We went to The Diner for supper.(A family favorite because of the fantastic old-fashioned shakes that make us so full we can hardly eat a bite of our meal.) He held my hand as we walked into the restaurant and I cherished the fact that he still loves to be with me and to show affection.

We talked about goofy 8-year-old boy things, "stole" a working candle off the neighboring table so that we could eat by candlelight (He felt a little mischievous), laughed about a picture we saw, and had a great time.

At the end of our meal I asked him if he liked our date or if we should take his sisters along next time. He said, "I liked it this way, otherwise, you know..." He rolled his eyes and he gestured with his hand in a talking mouth motion to the one side of his head and then the other.

How true it is...when we are all together, no one gets a word in edgewise. It's just a bunch of gabbing!

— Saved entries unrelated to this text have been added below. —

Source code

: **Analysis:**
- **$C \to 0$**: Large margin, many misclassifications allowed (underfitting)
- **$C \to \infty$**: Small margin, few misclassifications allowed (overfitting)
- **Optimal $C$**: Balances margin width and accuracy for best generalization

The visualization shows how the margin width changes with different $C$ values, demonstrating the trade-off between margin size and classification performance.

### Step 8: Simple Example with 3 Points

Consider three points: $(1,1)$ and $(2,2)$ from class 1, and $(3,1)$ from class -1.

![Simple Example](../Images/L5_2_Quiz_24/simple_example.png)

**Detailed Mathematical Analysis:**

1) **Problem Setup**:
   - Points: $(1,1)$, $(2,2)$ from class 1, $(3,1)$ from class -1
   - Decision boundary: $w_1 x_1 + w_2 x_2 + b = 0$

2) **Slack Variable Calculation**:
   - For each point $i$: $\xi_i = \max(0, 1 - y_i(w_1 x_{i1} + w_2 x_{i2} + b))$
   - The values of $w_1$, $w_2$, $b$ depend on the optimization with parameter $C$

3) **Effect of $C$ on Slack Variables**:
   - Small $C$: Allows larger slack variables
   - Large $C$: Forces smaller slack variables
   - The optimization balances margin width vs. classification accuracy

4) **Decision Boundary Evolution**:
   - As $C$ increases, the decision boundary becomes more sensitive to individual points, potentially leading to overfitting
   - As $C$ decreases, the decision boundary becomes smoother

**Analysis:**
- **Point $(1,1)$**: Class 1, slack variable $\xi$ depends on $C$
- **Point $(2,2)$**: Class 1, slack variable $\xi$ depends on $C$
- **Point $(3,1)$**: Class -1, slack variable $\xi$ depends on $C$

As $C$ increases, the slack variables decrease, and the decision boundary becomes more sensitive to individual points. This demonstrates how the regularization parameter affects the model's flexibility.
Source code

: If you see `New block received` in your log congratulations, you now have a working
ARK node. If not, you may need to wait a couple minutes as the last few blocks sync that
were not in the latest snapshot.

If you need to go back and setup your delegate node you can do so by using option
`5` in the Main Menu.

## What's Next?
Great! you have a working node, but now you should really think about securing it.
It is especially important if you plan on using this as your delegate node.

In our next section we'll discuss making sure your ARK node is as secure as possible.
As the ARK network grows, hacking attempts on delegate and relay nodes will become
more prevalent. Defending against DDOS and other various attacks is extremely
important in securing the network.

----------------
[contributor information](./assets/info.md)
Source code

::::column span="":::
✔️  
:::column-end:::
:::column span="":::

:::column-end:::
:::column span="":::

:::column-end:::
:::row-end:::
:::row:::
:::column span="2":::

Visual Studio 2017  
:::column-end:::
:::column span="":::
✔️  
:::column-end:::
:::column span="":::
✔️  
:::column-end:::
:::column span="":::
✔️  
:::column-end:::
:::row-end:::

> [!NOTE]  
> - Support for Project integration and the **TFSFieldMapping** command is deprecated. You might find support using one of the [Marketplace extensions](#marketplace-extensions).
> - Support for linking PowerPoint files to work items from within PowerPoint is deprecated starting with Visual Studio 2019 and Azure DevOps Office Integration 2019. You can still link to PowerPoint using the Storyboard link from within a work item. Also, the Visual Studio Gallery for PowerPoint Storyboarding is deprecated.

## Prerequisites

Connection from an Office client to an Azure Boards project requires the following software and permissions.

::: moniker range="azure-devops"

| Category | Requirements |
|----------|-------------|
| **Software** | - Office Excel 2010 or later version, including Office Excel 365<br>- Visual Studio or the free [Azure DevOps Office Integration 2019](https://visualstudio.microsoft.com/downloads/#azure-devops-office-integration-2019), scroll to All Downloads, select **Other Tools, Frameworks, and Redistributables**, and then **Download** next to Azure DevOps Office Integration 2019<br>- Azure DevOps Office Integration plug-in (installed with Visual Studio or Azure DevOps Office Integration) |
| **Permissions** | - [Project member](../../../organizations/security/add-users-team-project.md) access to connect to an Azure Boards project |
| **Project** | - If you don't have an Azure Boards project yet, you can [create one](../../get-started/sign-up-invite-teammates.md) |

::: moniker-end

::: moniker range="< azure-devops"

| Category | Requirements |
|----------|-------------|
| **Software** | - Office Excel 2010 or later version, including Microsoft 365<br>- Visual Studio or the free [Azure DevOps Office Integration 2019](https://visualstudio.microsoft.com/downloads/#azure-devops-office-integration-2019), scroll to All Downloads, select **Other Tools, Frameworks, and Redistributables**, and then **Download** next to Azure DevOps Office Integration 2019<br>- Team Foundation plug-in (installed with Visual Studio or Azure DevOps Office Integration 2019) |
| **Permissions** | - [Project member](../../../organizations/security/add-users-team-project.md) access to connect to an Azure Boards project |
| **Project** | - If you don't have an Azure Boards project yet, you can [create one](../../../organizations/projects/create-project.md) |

Quality time...how sweet (and rare) it is!

Photo Shoot

I decided I needed to finally upload some photos to my blog...

It's a beautiful day, the sun is shining, and the grass is green -- perfect photo opportunities. I tell my kids to come outside so I can take some pictures of them for my blog. They are all more than willing because they love to see themselves -- (especially on a website -- albeit only viewed by family)

However, even this simple little picture taking session can't go smoothly...It begins with Carter walking right through our screen door and getting a bloody nose. (I couldn't help but laugh, it looked so funny, and there was no permanent damage done to son or door. However, Carter didn't appreciate my laughter.)


Soon after the door incident and in the process of taking this beautiful picture...



...Carter landed on top of Paige who was leaning on Taryn which resulted in another set of tears...


Taryn won't stop crying over her little bump, and I resort to the ever wise use of sarcasm..."Fine then, I'll just take pictures of Carter and Paige."
I am beginning to wonder if it is wise to capture the chaos of my life in a blog. If I don't document it, the moment just passes and I don't take the time to realize how every little situation presents such mahem. Or perhaps every situation presents such an opportunity for me to exhibit grace rather than frustration.
Oh well, maybe the best lesson learned from documenting all of our commotion is that even though nothing ever goes smoothly -- we are usually laughing in the end.
By the conclusion of our photo shoot, I had captured the image that shows my kids just as I see them -- full of life, love, and laughter.